Le 20 mars 2019, Z A a interjeté appel à l’encontre de ce jugement.
Suivant conclusions récapitulatives et en réplique transmises au greffe et notifiées par le Réseau Privé Virtuel des Avocats (Rpva) le 20 janvier 2020, auxquelles la cour renvoie pour plus ample exposé des moyens et prétentions en application des dispositions de l’article 455 du code de procédure civile, Z A demande à la cour d’infirmer le jugement, de dire le licenciement sans cause réelle et sérieuse, de condamner la société Ricoh Imaging Europe à lui verser les sommes suivantes :
* 80 404,80 euros au titre de l’indemnisation des préjudices découlant de l’absence de cause réelle et sérieuse de licenciement,
* 12 004,90 euros au titre de l’indemnité conventionnelle de licenciement,
* 20 101,20 euros au titre du préavis de trois mois,
* 2 010,12 euros au titre des congés payés y afférents,
* 4 000,00 euros au titre de l’article 700 du code de procédure civile,
d’ordonner l’exécution provisoire de la décision à intervenir au titre de l’article 515 du code de procédure civile et de condamner la société Ricoh Imaging Europe à lui remettre, sous astreinte de 100 euros par jour de retard, les bulletins de paie et les documents de fin de contrat rectifiés.
Suivant dernières conclusions d’intimé transmises au greffe et notifiées par le Rpva le 19 février 2020 auxquelles la cour renvoie pour plus ample exposé des moyens et prétentions en application des dispositions de l’article 455 du code de procédure civile, la société Ricoh Imaging Europe demande à la cour de déclarer irrecevable et mal fondé Z A en ses demandes, de confirmer le jugement, de débouter Z A de ses demandes et de faire droit à la demande de la société Ricoh Imaging Europe au titre de l’article 700 du code de procédure civile.
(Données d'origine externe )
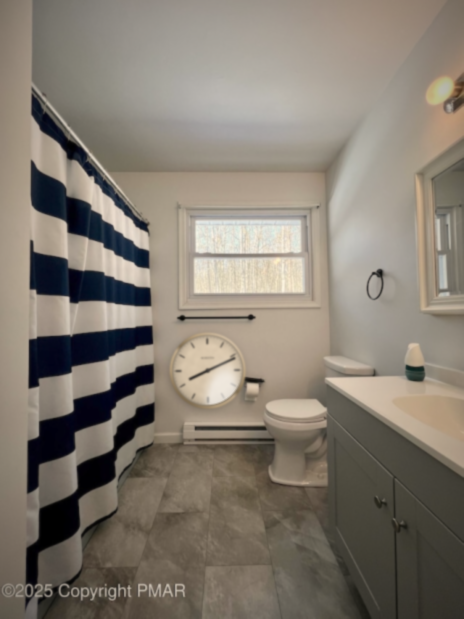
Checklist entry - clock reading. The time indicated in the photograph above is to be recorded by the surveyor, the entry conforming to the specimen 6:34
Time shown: 8:11
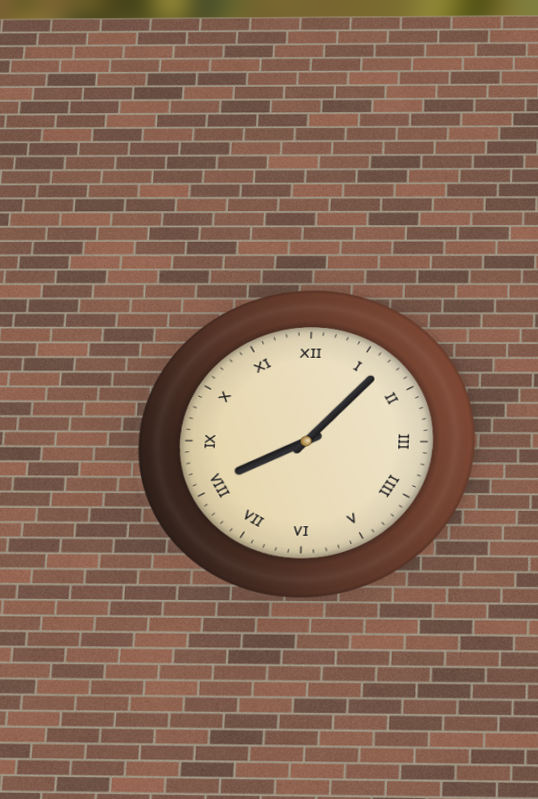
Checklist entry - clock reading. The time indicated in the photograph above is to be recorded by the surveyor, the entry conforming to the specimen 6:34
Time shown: 8:07
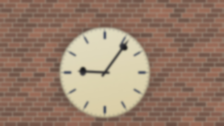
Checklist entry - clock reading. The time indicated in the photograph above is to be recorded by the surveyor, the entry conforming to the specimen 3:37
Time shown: 9:06
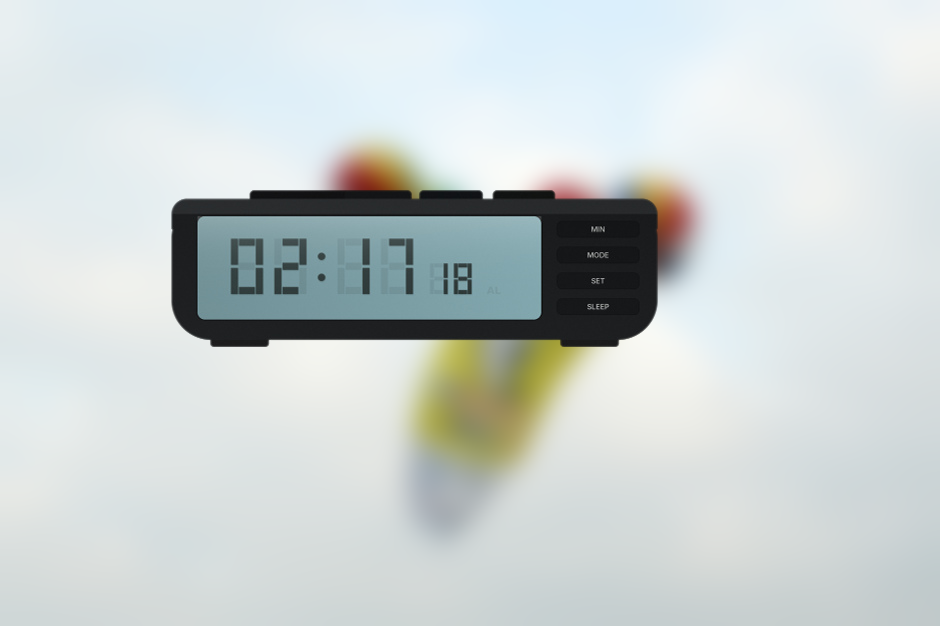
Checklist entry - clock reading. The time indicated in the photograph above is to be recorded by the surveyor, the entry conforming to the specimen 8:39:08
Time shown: 2:17:18
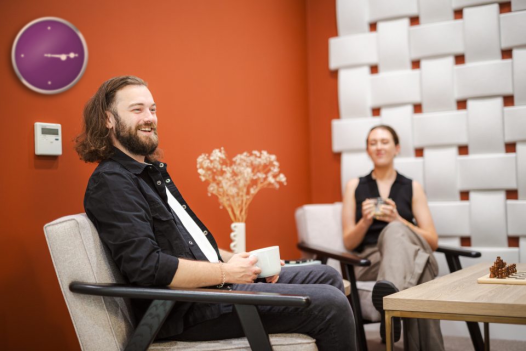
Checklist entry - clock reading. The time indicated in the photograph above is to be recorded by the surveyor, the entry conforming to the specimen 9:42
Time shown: 3:15
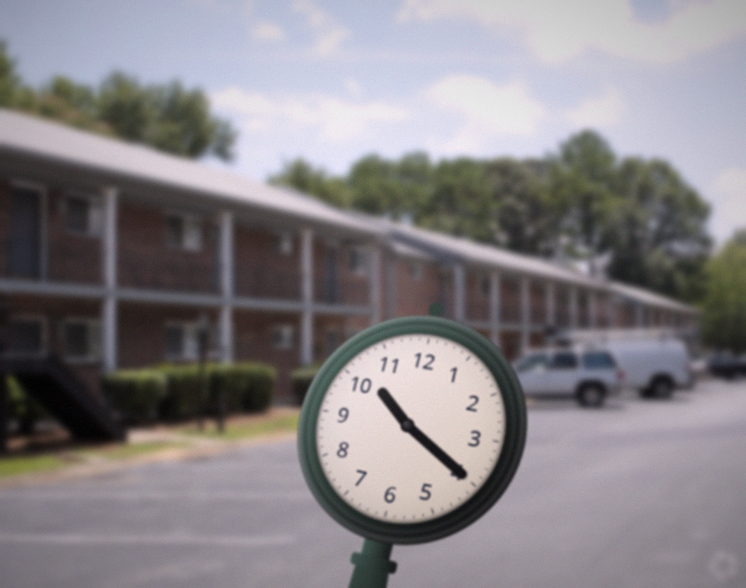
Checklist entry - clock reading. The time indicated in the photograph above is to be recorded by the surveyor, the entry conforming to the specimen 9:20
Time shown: 10:20
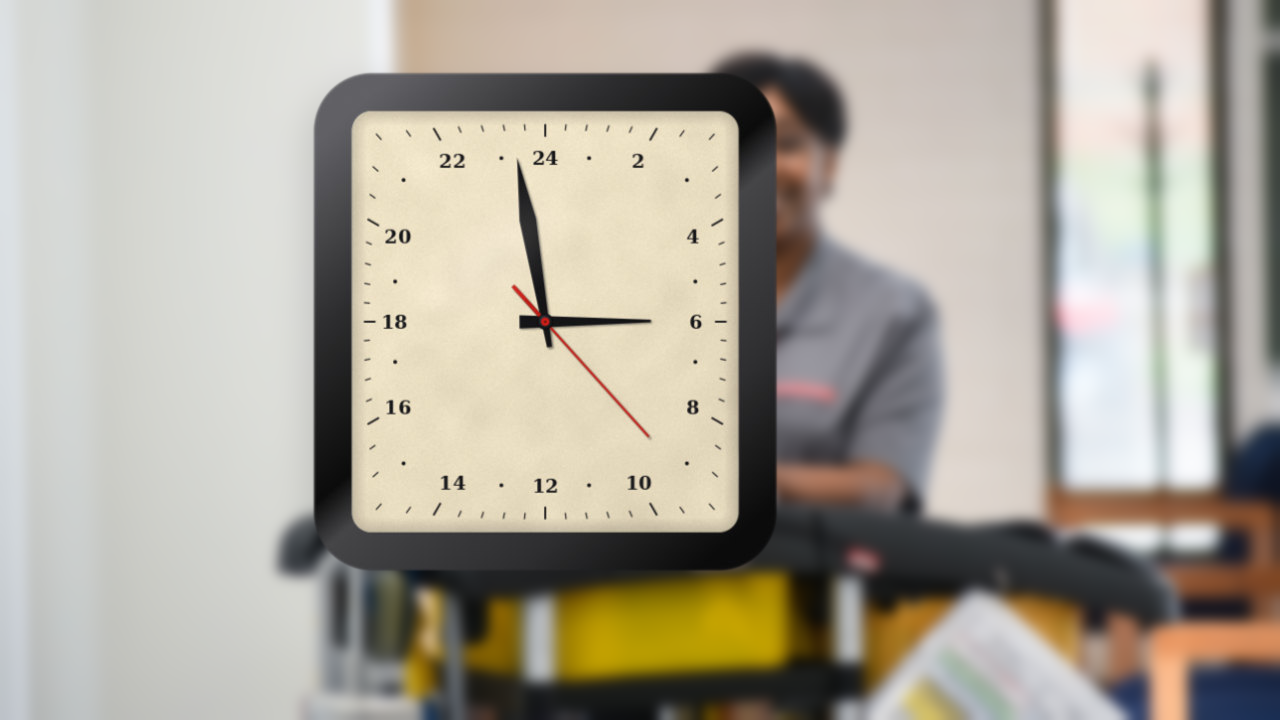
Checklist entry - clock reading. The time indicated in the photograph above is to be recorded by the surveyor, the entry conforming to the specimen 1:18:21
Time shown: 5:58:23
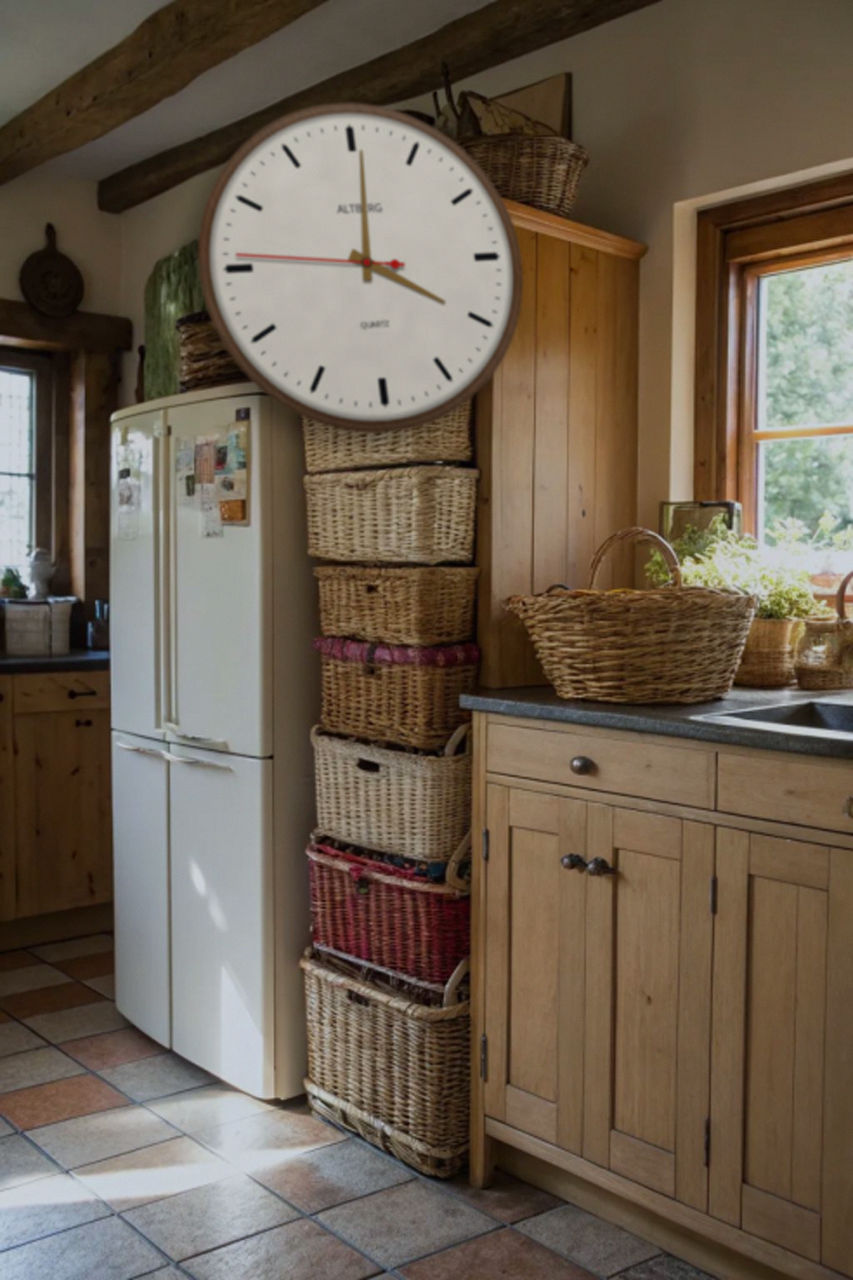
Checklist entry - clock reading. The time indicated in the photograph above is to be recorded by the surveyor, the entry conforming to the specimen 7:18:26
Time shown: 4:00:46
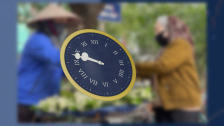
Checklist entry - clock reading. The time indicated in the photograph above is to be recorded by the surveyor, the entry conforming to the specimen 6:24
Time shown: 9:48
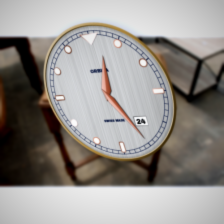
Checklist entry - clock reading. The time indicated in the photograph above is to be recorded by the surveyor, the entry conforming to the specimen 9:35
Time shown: 12:25
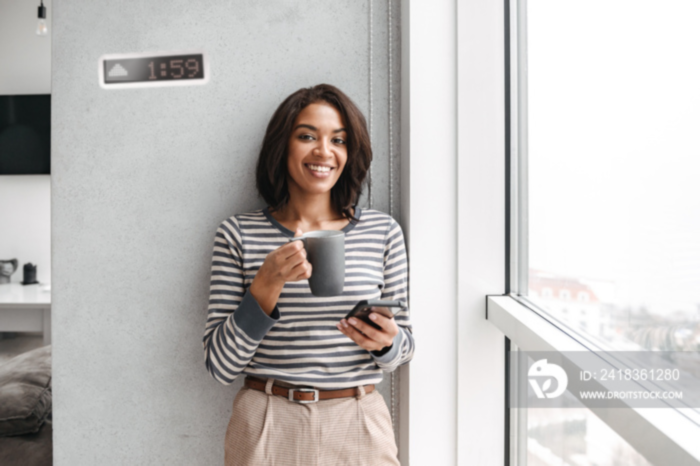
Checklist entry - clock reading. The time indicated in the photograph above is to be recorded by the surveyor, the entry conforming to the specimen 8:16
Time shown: 1:59
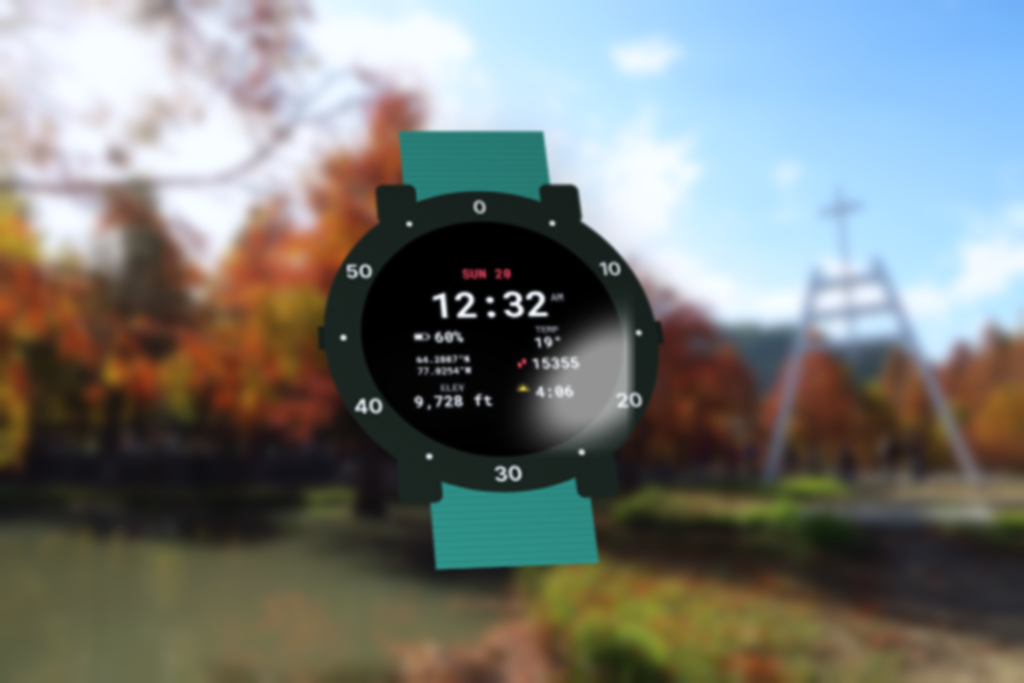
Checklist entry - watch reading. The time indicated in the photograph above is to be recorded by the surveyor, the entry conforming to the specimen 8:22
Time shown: 12:32
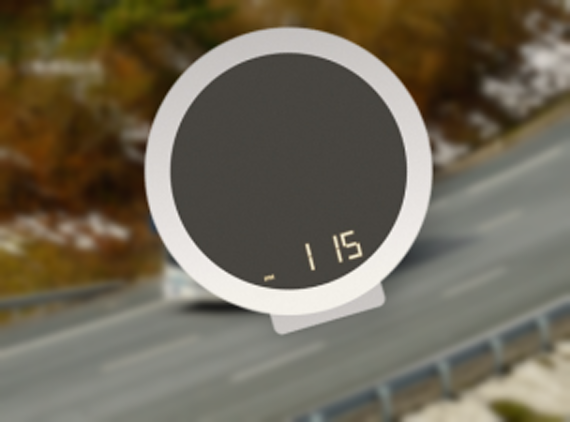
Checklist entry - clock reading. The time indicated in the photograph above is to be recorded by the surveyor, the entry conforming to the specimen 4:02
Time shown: 1:15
L’ordonnance de clôture est intervenue le 25 février 2020 et l’affaire a été fixée pour examen au fond à l’audience de la cour du 25 février 2020.
MOTIVATION
Sur le licenciement
Il résulte des articles L.1234-1 et L.1234-9 du code du travail que la faute grave est celle qui résulte d’un fait ou d’un ensemble de faits imputables au salarié qui constituent une violation des obligations résultant du contrat de travail ou des relations de travail d’une importance telle qu’elle rend impossible le maintien du salarié dans l’entreprise. L’employeur qui invoque une faute grave doit en rapporter la preuve.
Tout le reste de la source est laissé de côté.